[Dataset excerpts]

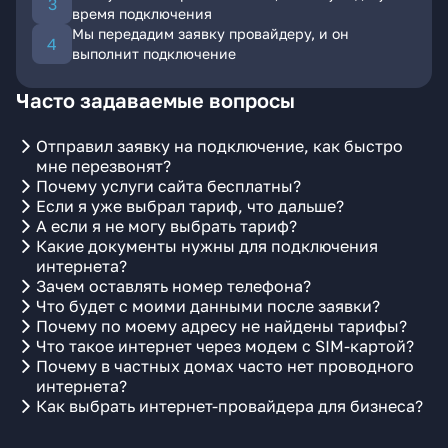
время подключения
Мы передадим заявку провайдеру, и он
выполнит подключение
Часто задаваемые вопросы
Отправил заявку на подключение, как быстро
мне перезвонят?
Почему услуги сайта бесплатны?
Если я уже выбрал тариф, что дальше?
А если я не могу выбрать тариф?
Какие документы нужны для подключения
интернета?
Зачем оставлять номер телефона?
Что будет с моими данными после заявки?
Почему по моему адресу не найдены тарифы?
Что такое интернет через модем с SIM-картой?
Почему в частных домах часто нет проводного
интернета?
Как выбрать интернет-провайдера для бизнеса?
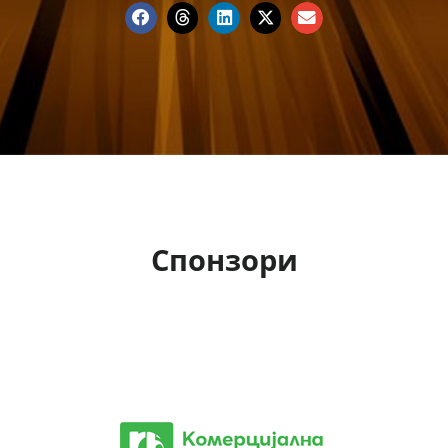
Спонзори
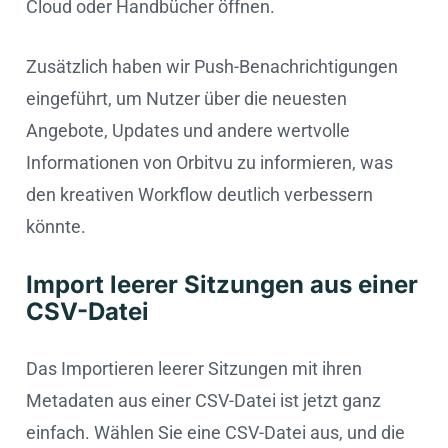
Cloud oder Handbücher öffnen.
Zusätzlich haben wir Push-Benachrichtigungen
eingeführt, um Nutzer über die neuesten
Angebote, Updates und andere wertvolle
Informationen von Orbitvu zu informieren, was
den kreativen Workflow deutlich verbessern
könnte.
Import leerer Sitzungen aus einer
CSV-Datei
Das Importieren leerer Sitzungen mit ihren
Metadaten aus einer CSV-Datei ist jetzt ganz
einfach. Wählen Sie eine CSV-Datei aus, und die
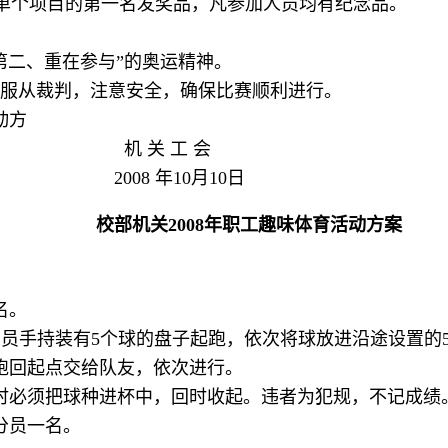
个项目的第一名发奖品，凡参加人员均有纪念品。
第二、重在参与”的奥运精神。
，服从裁判，注意安全，确保比赛顺利进行。
动方
机 关 工 会
10月10日
校部机关2008年职工趣味体育活动方案
名。
动员手持装有5个球的盘子起跑，依次将球放进沿途设置的5
跑回起点交给队友，依次进行。
时必须把球种进杯中，回时收起。违者为犯规，不记成绩
分员一名。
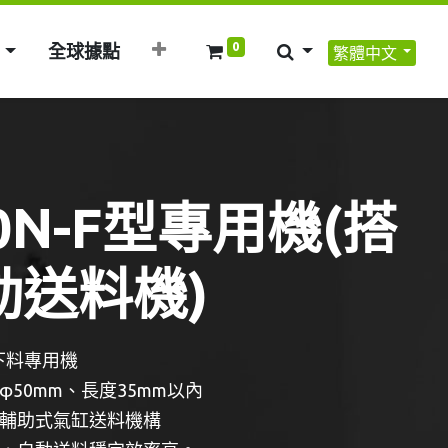
0
全球據點
繁體中文
30N-F型專用機(搭
動送料機)
下料專用機
50mm、長度35mm以內
輔助式氣缸送料機構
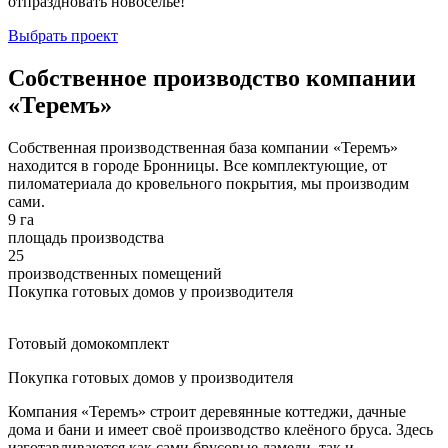
отпраздновать новоселье!
Выбрать проект
Собственное производство компании
«Теремъ»
Собственная производственная база компании «Теремъ»
находится в городе Бронницы. Все комплектующие, от
пиломатериала до кровельного покрытия, мы производим
сами.
9 га
площадь производства
25
производственных помещений
Покупка готовых домов у производителя
Готовый домокомплект
Покупка готовых домов у производителя
Компания «Теремъ» строит деревянные коттеджи, дачные
дома и бани и имеет своё производство клеёного бруса. Здесь
изготавливаются как сами брусовые ламели, так и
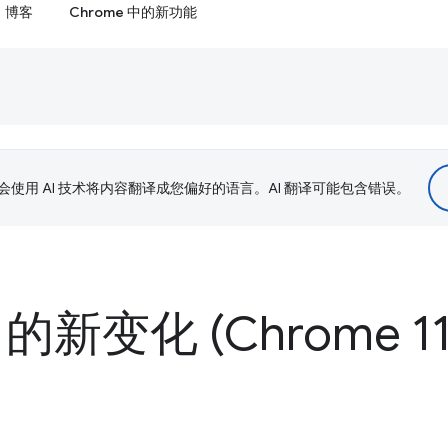
博客
Chrome 中的新功能
le 会使用 AI 技术将内容翻译成您偏好的语言。AI 翻译可能包含错误。
 的新变化 (Chrome 11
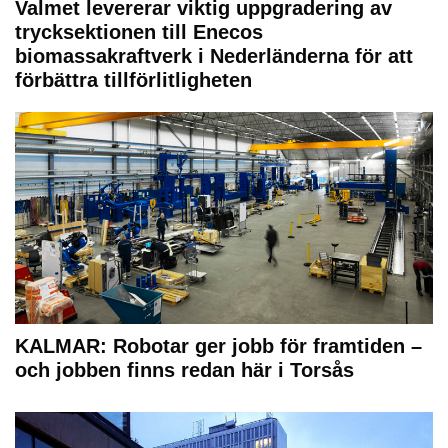
Valmet levererar viktig uppgradering av
trycksektionen till Enecos
biomassakraftverk i Nederländerna för att
förbättra tillförlitligheten
KALMAR: Robotar ger jobb för framtiden –
och jobben finns redan här i Torsås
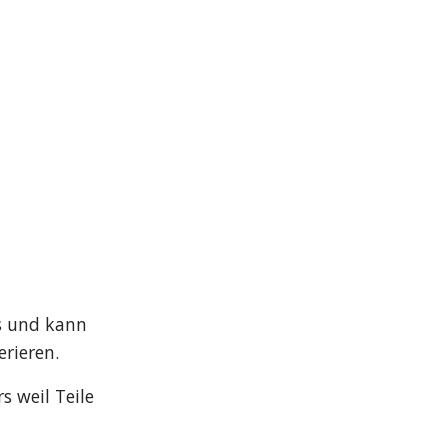
 und kann 
rieren.
 weil Teile 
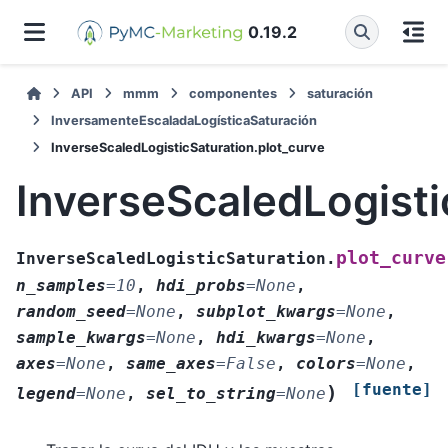
0.19.2
API
mmm
componentes
saturación
InversamenteEscaladaLogísticaSaturación
InverseScaledLogisticSaturation.plot_curve
InverseScaledLogisti
plot_curve
InverseScaledLogisticSaturation.
n_samples
=
10
,
hdi_probs
=
None
,
random_seed
=
None
,
subplot_kwargs
=
None
,
sample_kwargs
=
None
,
hdi_kwargs
=
None
,
axes
=
None
,
same_axes
=
False
,
colors
=
None
,
[fuente]
)
legend
=
None
,
sel_to_string
=
None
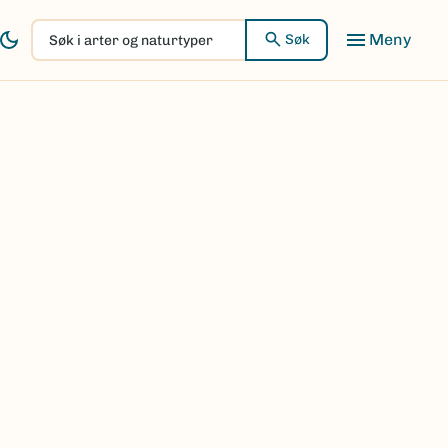
Søk
Søk
i
arter
og
naturtyper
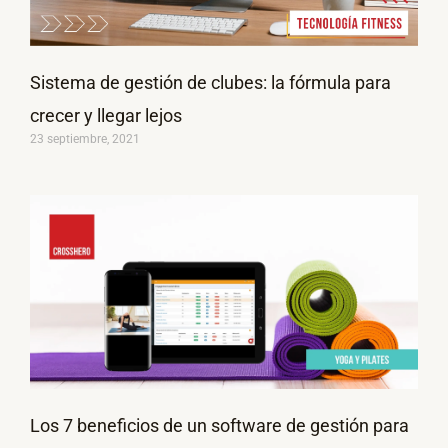
Sistema de gestión de clubes: la fórmula para
crecer y llegar lejos
23 septiembre, 2021
Los 7 beneficios de un software de gestión para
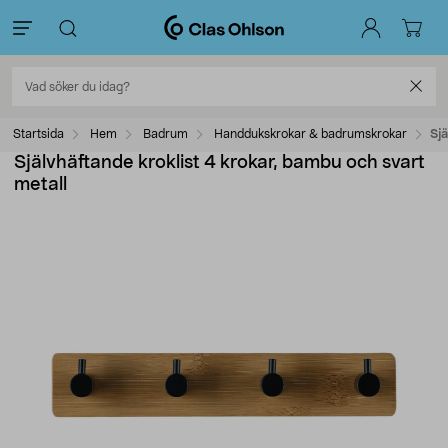
Startsida
Hem
Badrum
Handdukskrokar & badrumskrokar
Sjä
Självhäftande kroklist 4 krokar, bambu och svart
metall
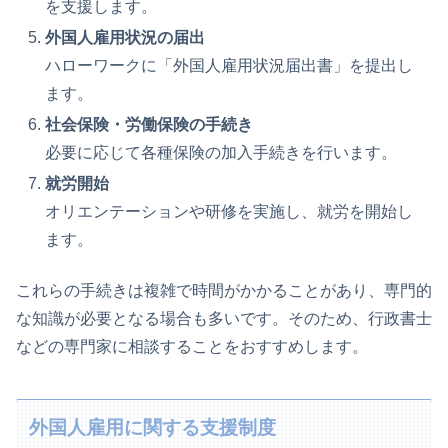
を支援します。
外国人雇用状況の届出
ハローワークに「外国人雇用状況届出書」を提出し
ます。
社会保険・労働保険の手続き
必要に応じて各種保険の加入手続きを行います。
就労開始
オリエンテーションや研修を実施し、就労を開始し
ます。
これらの手続きは複雑で時間がかかることがあり、専門的
な知識が必要となる場合も多いです。そのため、行政書士
などの専門家に相談することをおすすめします。
外国人雇用に関する支援制度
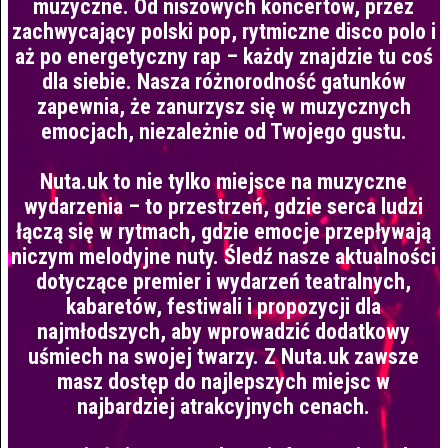
muzyczne. Od niszowych koncertów, przez
zachwycający polski pop, rytmiczne disco polo i
aż po energetyczny rap – każdy znajdzie tu coś
dla siebie. Nasza różnorodność gatunków
zapewnia, że zanurzysz się w muzycznych
emocjach, niezależnie od Twojego gustu.
Nuta.uk to nie tylko miejsce na muzyczne
wydarzenia – to przestrzeń, gdzie serca ludzi
łączą się w rytmach, gdzie emocje przepływają
niczym melodyjne nuty. Śledź nasze aktualności
dotyczące premier i wydarzeń teatralnych,
kabaretów, festiwali i propozycji dla
najmłodszych, aby wprowadzić dodatkowy
uśmiech na swojej twarzy. Z Nuta.uk zawsze
masz dostęp do najlepszych miejsc w
najbardziej atrakcyjnych cenach.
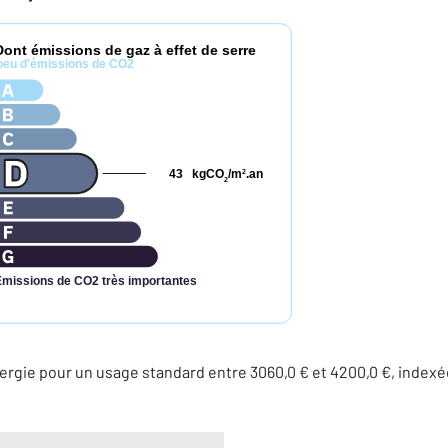
Dont émissions de gaz à effet de serre
peu d'émissions de CO2
43
kgCO
/m
.an
2
2
Émissions de CO2 très importantes
rgie pour un usage standard entre 3060,0 € et 4200,0 €, indexé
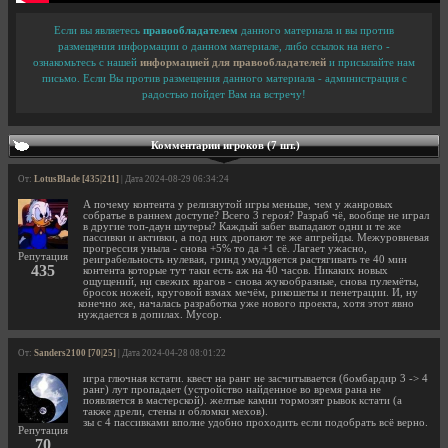
Если вы являетесь
правообладателем
данного материала и вы против
размещения информации о данном материале, либо ссылок на него -
ознакомьтесь с нашей
информацией для правообладателей
и присылайте нам
письмо. Если Вы против размещения данного материала - администрация с
радостью пойдет Вам на встречу!
Комментарии игроков (7 шт.)
От:
LotusBlade [435|211]
| Дата 2024-08-29 06:34:24
А почему контента у релизнутой игры меньше, чем у жанровых
собратье в раннем доступе? Всего 3 героя? Разраб чё, вообще не играл
в другие топ-даун шутеры? Каждый забег выпадают одни и те же
пассивки и активки, а под них дропают те же апгрейды. Межуровневая
прогрессия уныла - снова +5% то да +1 сё. Лагает ужасно,
Репутация
реиграбельность нулевая, гринд умудряется растягивать те 40 мин
435
контента которые тут таки есть аж на 40 часов. Никаких новых
ощущений, ни свежих врагов - снова жукообразные, снова пулемёты,
бросок ножей, круговой взмах мечём, рикошеты и пенетрации. И, ну
конечно же, началась разработка уже нового проекта, хотя этот явно
нуждается в допилах. Мусор.
От:
Sanders2100 [70|25]
| Дата 2024-04-28 08:01:22
игра глючная кстати. квест на ранг не засчитывается (бомбардир 3 -> 4
ранг) лут пропадает (устройство найденное во время рана не
появляется в мастерской). желтые камни тормозят рывок кстати (а
также дрели, стены и обломки мехов).
зы с 4 пассивками вполне удобно проходить если подобрать всё верно.
Репутация
70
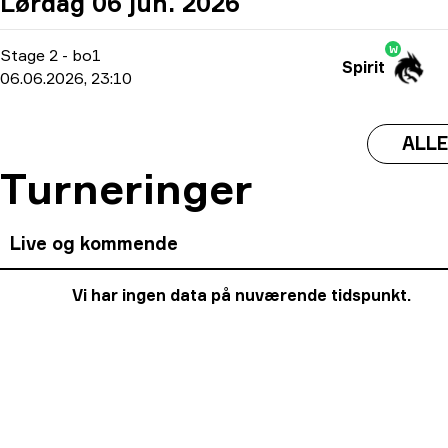
Lørdag 06 jun. 2026
W
Stage 2
-
bo1
Spirit
06.06.2026, 23:10
ALLE
Turneringer
Live og kommende
Vi har ingen data på nuværende tidspunkt.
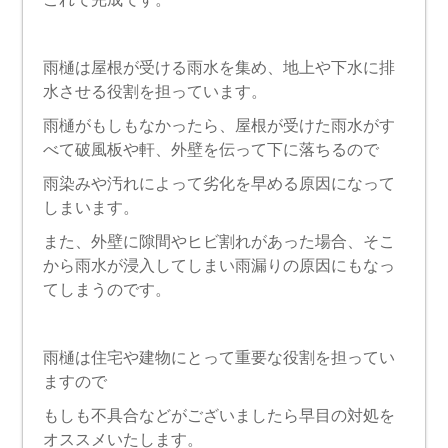
雨樋は屋根が受ける雨水を集め、地上や下水に排
水させる役割を担っています。
雨樋がもしもなかったら、屋根が受けた雨水がす
べて破風板や軒、外壁を伝って下に落ちるので
雨染みや汚れによって劣化を早める原因になって
しまいます。
また、外壁に隙間やヒビ割れがあった場合、そこ
から雨水が浸入してしまい雨漏りの原因にもなっ
てしまうのです。
雨樋は住宅や建物にとって重要な役割を担ってい
ますので
もしも不具合などがございましたら早目の対処を
オススメいたします。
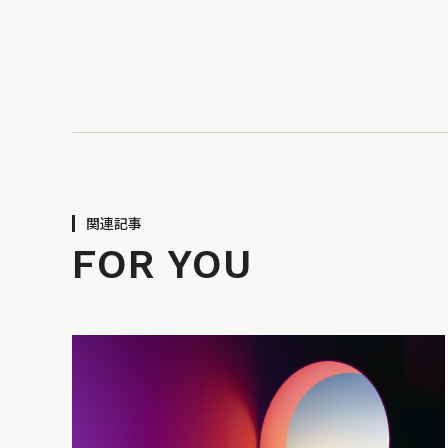
関連記事
FOR YOU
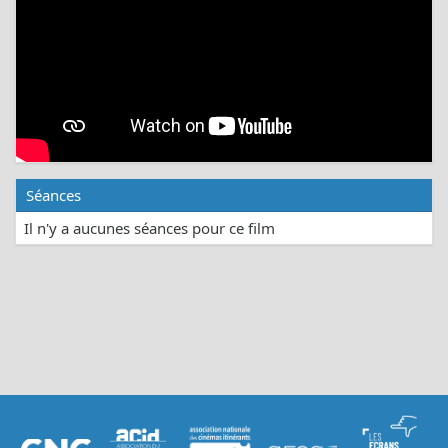
Séances
Il n'y a aucunes séances pour ce film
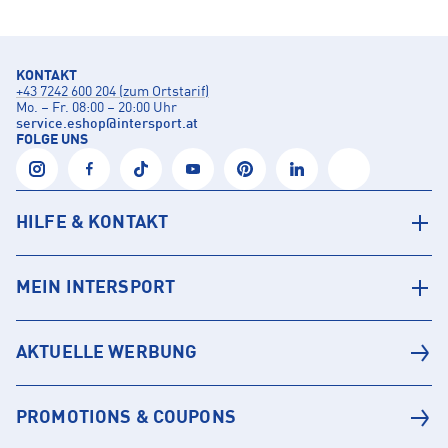
KONTAKT
+43 7242 600 204 (zum Ortstarif)
Mo. – Fr. 08:00 – 20:00 Uhr
service.eshop
@
intersport.at
FOLGE UNS
HILFE & KONTAKT
MEIN INTERSPORT
AKTUELLE WERBUNG
PROMOTIONS & COUPONS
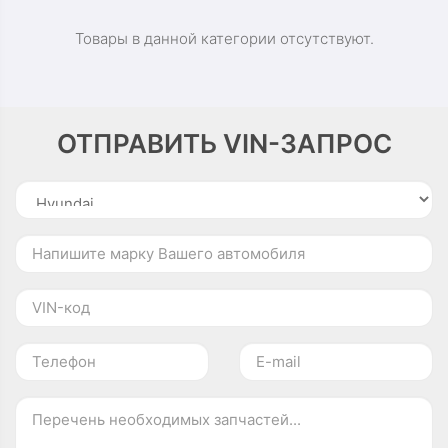
Товары в данной категории отсутствуют.
ОТПРАВИТЬ VIN-ЗАПРОС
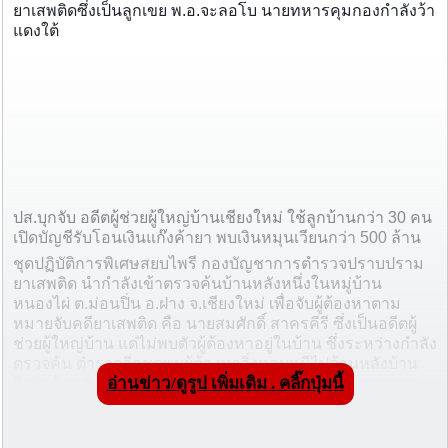
ยาเสพติดซึ่งเป็นลูกเขย พ.อ.จะลอโบ นายทหารคุมกองกำลังว้า
แดงใต้
ปส.บุกจับ อดีตผู้ช่วยผู้ใหญ่บ้านเชียงใหม่ ใช้ลูกบ้านกว่า 30 คน
เปิดบัญชีรับโอนเงินแก๊งค้ายา พบเงินหมุนเวียนกว่า 500 ล้าน
ชุดปฏิบัติการพิเศษสยบไพรี กองบัญชาการตำรวจปราบปราม
ยาเสพติด นำกำลังเข้าตรวจค้นบ้านหลังหนึ่งในหมู่บ้าน
หนองไผ่ ต.ม่อนปิ่น อ.ฝาง จ.เชียงใหม่ เพื่อจับผู้ต้องหาตาม
หมายจับคดียาเสพติด คือ นายสมศักดิ์ สาครคีรี ซึ่งเป็นอดีตผู้
ช่วยผู้ใหญ่บ้าน แต่ไม่พบตัวผู้ต้องหาอยู่ในบ้าน ซึ่งระหว่างกำลัง
ตรวจค้น ตำรวจอีกชุดพบผู้ต้องหาวิ่งหลบหนีไปด้านหลังบ้าน
อ่านข่าว/ดูรูป เพิ่มเติม . คลิ๊กปุ่มนี้
จึงปิดล้อมจับตัวได้ จึงคุมตัวมาพร้อมแจ้งหมายจับข้อหาสมคบ
กันฟอกเงินเกี่ยวกับยาเสพติด
โดยระหว่างที่ตำรวจแจ้งหมายจับ ผู้ต้องหาพยายามปฏิเสธและ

» **Aim of the task**: Copy each line of the data above that holds "Sitzungen".

» **Solution to the exercise**:
Import leerer Sitzungen aus einer
Das Importieren leerer Sitzungen mit ihren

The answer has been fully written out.